東京六大学秋季リーグ戦(秋季リーグ戦)開幕から3連敗で迎えた明大2回戦。早大は5回、加藤雅樹主将(社4=東京・早実)の今季初安打となる適時打で4点を先制すると、終盤にも追加点を重ねる。投げては、先発の徳山壮磨(スポ2=大阪桐蔭)が7回1失点の好投で明大打線を封じ、6-2で待望の今季初勝利を手にした。
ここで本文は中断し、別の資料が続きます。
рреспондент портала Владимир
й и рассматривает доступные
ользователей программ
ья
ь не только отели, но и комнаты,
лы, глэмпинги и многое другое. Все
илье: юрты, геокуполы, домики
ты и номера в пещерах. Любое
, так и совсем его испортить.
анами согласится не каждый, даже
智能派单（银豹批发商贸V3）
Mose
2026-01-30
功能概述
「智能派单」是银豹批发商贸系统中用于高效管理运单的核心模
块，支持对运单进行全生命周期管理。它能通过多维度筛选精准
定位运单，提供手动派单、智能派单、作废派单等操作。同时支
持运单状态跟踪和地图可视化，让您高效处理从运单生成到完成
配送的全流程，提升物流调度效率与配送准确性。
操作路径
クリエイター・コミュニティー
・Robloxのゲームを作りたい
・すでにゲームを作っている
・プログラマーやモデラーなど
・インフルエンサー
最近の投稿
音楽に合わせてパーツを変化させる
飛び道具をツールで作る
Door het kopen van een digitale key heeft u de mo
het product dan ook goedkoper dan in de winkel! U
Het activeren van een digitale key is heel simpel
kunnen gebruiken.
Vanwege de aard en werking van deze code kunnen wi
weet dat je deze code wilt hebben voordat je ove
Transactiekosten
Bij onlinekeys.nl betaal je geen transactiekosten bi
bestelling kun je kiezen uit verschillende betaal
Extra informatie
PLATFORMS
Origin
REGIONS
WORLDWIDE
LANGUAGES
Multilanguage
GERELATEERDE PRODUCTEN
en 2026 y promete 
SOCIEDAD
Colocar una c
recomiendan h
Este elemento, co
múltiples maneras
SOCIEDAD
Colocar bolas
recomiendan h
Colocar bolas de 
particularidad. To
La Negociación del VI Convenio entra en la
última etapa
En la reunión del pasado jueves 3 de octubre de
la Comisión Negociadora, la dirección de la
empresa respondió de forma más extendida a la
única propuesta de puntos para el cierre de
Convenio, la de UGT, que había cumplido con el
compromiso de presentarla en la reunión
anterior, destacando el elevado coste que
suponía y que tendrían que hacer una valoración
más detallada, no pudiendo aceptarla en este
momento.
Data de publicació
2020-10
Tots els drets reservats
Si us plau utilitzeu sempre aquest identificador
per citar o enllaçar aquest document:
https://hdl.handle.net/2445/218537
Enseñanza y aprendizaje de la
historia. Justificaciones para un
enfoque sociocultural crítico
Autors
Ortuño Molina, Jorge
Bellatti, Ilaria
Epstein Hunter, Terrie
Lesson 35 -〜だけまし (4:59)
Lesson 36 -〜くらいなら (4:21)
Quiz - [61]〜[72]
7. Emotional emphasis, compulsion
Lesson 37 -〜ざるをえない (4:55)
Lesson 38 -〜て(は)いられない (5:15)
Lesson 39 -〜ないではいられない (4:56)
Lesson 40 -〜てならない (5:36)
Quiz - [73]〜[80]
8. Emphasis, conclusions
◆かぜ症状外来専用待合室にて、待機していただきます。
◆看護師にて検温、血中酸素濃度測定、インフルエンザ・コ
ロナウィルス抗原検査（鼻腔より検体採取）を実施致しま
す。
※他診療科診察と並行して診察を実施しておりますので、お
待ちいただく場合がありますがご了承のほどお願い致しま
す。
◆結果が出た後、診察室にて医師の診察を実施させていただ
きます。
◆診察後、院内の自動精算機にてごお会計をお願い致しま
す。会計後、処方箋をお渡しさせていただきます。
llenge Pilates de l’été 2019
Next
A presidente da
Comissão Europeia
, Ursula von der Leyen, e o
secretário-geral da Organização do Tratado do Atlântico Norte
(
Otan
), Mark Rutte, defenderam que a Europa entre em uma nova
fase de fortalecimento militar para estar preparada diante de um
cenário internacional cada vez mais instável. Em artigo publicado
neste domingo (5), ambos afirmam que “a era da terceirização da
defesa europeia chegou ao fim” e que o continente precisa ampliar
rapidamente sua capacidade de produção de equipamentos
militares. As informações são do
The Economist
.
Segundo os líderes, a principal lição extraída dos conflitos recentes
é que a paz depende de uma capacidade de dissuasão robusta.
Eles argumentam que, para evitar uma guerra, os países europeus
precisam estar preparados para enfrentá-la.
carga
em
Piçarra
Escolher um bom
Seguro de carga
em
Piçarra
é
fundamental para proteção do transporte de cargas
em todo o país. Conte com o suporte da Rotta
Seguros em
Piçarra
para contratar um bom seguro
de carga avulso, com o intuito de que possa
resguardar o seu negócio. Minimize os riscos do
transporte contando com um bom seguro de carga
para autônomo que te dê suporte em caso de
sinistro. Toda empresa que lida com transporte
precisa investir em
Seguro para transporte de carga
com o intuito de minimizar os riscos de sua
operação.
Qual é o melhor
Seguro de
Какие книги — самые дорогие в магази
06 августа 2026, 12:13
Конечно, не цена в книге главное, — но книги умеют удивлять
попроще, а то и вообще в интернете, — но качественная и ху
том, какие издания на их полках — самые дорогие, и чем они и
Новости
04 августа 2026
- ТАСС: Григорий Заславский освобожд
 悩める主将に殊勲の一打だ。序盤から得点圏に走者を進めるも攻めあぐね、無得点で迎えた5回。2死から、この日1番に座った田口喜将(商4=東京・早実)、続く中川卓也(スポ1=大阪桐蔭)の連打などで満塁とすると、打席には今季13打数無安打の4番・加藤。「勝ちたいという気持ちだけで打った」(加藤)。スタンドからの大歓声を背に受け、振り抜いた打球は中前へと転がる。さらには幸運も味方して中堅手が後逸し、走者一掃、一挙4点を奪う劇的な先制適時打となった。早大ベンチ総出で雄たけびを上げた得点は、春の慶大2回戦以来、実にリーグ戦42イニングぶりの得点。これで勢い付いた打線は、7回にも中川卓、福岡高輝(スポ4=埼玉・川越東)に今季初の適時打が飛び出し、計6点を挙げる意地の攻撃を見せた。

42イニングぶりの得点に喜ぶ加藤(右)ら早大ナイン

 先発マウンドは、前回登板で法大相手に6回2失点と好投した徳山。この日も伸びのある直球はさえわたっていた。「0点で抑えることしかいつも考えていない」と徳山。序盤から走者を許しつつも、落ち着いたマウンドさばきでスコアボードに『0』を並べ続けた。すると5回に味方打線から待望の援護点。6回に失点するも、7回を投げ切り被安打3の1失点で勝ち投手となった。9回には、今季から抑えを任される柴田迅(社3=東京・早大学院)が、初めてリードの場面で登板。豪腕から繰り出される速球で2三振を奪い、危なげなく三者凡退で試合を締めた。

 

勝利を呼び込む好投を見せた徳山

前日の明大1回戦の試合後、『劇薬を投入する可能性』を報道陣に示唆した小宮山悟監督(平2教卒=千葉・芝浦工大柏)。その本意は「加藤を外すということ」だったというが、この日も信じて起用し、加藤はその期待に応えた。「正直うるっときた」と加藤の一打を振り返った4年生の福岡も、不振ながらフルスイングで大飛球の適時打を放ってみせた。さらには同じく不振の檜村篤史副将(スポ4=千葉・木更津総合)も、渾身のヘッドスライディングで内野安打を勝ち取った。こうしたガッツあふれるプレー、勝負師の気持ちがチームに波及すれば、おのずと結果もついてくるに違いない。勝ち点を懸けたあす30日の明大3回戦、早大の底力を見せることはできるか。